INT is a new cognitive remediation group approach. It incorporates all 11 neuro- and social cognitive domains defined by National Institute of Mental Health-Measurement and Treatment Research to Improve Cognitions in Schizophrenia (NIMH-MATRICS) into four therapy modules. Each module starts with interventions on neurocognitive domains and is followed by interventions on social cognition [18].

The meta-analysis provides evidence that INT may be effective in treating schizophrenic patients’ cognitive impairment. It could decrease negative symptoms, while pharmacological treatments have shown limited success for alleviating them. On the other hand, the most important finding of our study was that INT produced robust and durable generalization effects on functional outcome, as assessed by the GAF, which even increased over time [18].

4.1. Study Limits

This study has several limitations. First, due to the limited number of existing RCTs on INT, this meta-analysis was based only on data extracted from the two RCTs. Second, even if other outcomes assessed in the two RCTs could be comparable, in one article, there were some scales including standardized scores, so the comparison could not be realized.

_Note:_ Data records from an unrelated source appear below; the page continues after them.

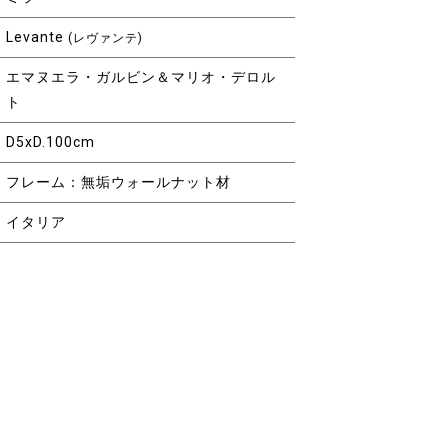
Levante
(レヴァンテ)
エマヌエラ・ガルビン＆マリオ・デロル
ト
D5xD.100cm
フレーム：無垢ウォールナット材
イタリア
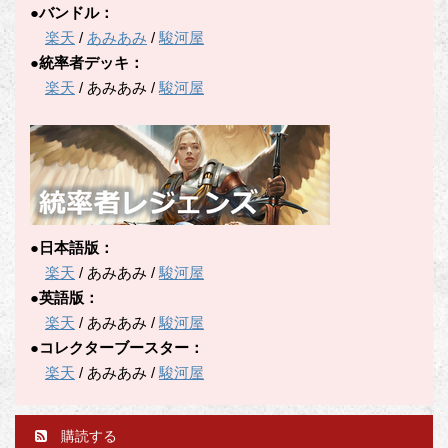
●バンドル：
楽天
/
あみあみ
/
駿河屋
●統率者デッキ：
楽天
/ あみあみ /
駿河屋
●日本語版：
楽天
/ あみあみ /
駿河屋
●英語版：
楽天
/ あみあみ /
駿河屋
●コレクターブースター：
楽天
/ あみあみ /
駿河屋
購読する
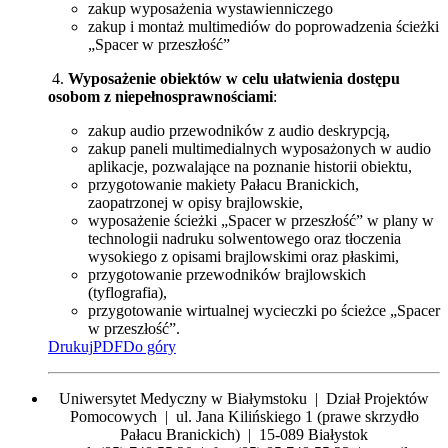
zakup wyposażenia wystawienniczego
zakup i montaż multimediów do poprowadzenia ścieżki
„Spacer w przeszłość”
4.
Wyposażenie obiektów w celu ułatwienia dostępu
osobom z niepełnosprawnościami
:
zakup audio przewodników z audio deskrypcją,
zakup paneli multimedialnych wyposażonych w audio
aplikacje, pozwalające na poznanie historii obiektu,
przygotowanie makiety Pałacu Branickich,
zaopatrzonej w opisy brajlowskie,
wyposażenie ścieżki „Spacer w przeszłość” w plany w
technologii nadruku solwentowego oraz tłoczenia
wysokiego z opisami brajlowskimi oraz płaskimi,
przygotowanie przewodników brajlowskich
(tyflografia),
przygotowanie wirtualnej wycieczki po ścieżce „Spacer
w przeszłość”.
Drukuj
PDF
Do góry
Uniwersytet Medyczny w Białymstoku | Dział Projektów
Pomocowych | ul. Jana Kilińskiego 1 (prawe skrzydło
Pałacu Branickich) | 15-089 Białystok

Due to the limited number of included studies, these results should be confirmed by further large-scale RCTs which focus on INT’s effects on schizophrenic patients.

4.2. Conclusions

This study was conducted by a research group composed of medical doctors and rehabilitation professionals from the Sapienza University of Rome and from the Rehabilitation & Outcome Measure Assessment (ROMA) association. In the last few years, the ROMA association has dealt with the validation of many outcome measures in Italy. [2237]

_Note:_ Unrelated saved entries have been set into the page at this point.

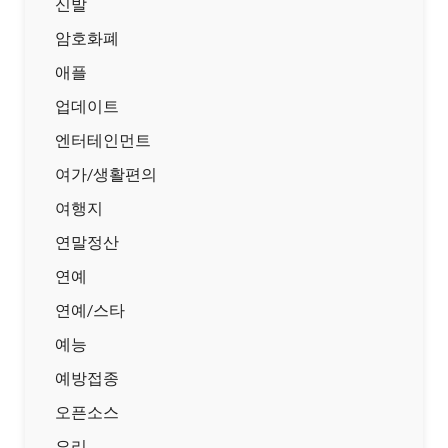
신발
암호화폐
애플
업데이트
엔터테인먼트
여가/생활편의
여행지
연말정산
연예
연예/스타
예능
예방접종
오픈소스
요리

In summary, despite the limitations, our results suggest that INT is a feasible and effective approach; it has the potential to improve neuro- and social cognition and, in a lasting way, to influence positively functional outcome in schizophrenia outpatients. However, the durability of the effects on the reduction of positive symptoms was not found. Given the current scarcity of RTCs, further studies are needed to compare between different patient populations and to produce stronger evidence in this specific rehabilitative setting.

Conflicts of Interest

The authors report no conflicts of interest.